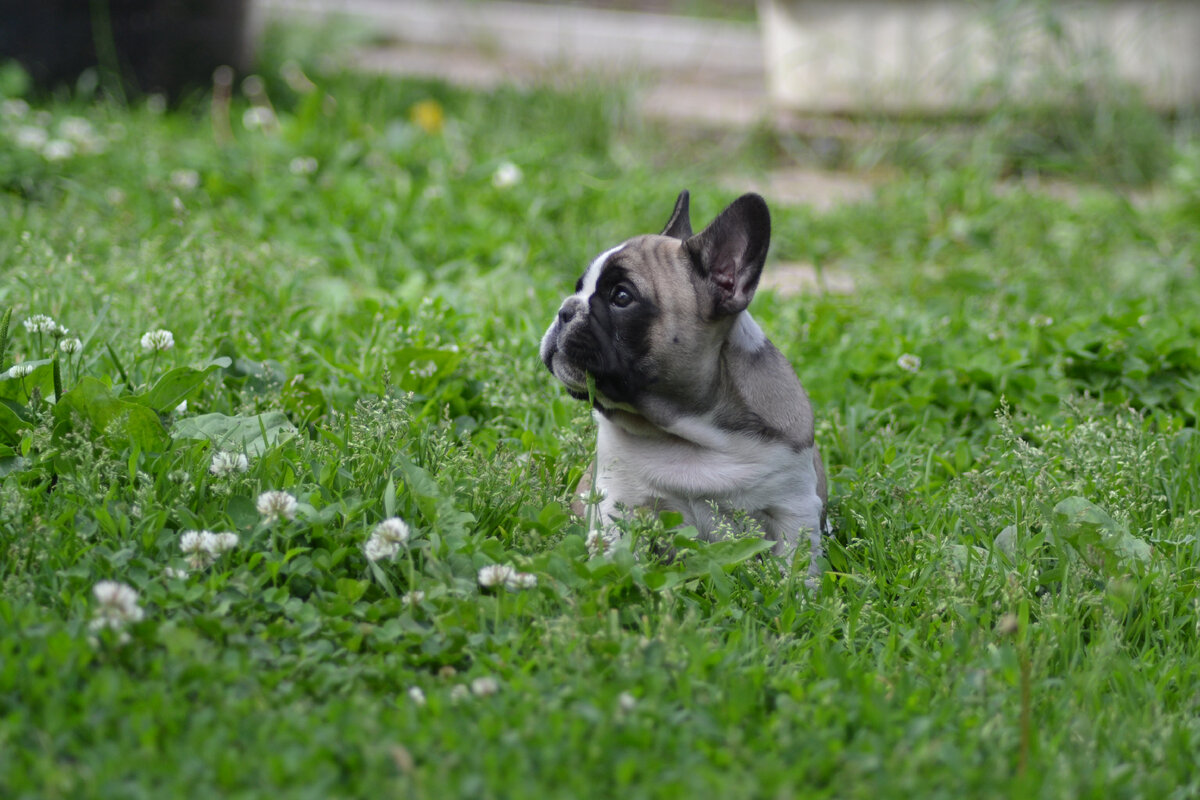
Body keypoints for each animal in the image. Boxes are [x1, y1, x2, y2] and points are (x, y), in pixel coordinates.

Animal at [542, 190, 825, 578]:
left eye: (621, 297)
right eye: (578, 289)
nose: (565, 310)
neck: (688, 430)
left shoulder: (793, 506)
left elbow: (794, 565)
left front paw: (794, 591)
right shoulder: (618, 499)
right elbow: (617, 552)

+===+

◆ **TASK TO CARRY OUT**
Within the records above, determine how many lines contain the word "right". Respond with that number and no other text.

◆ **RESPONSE TO THE TASK**
3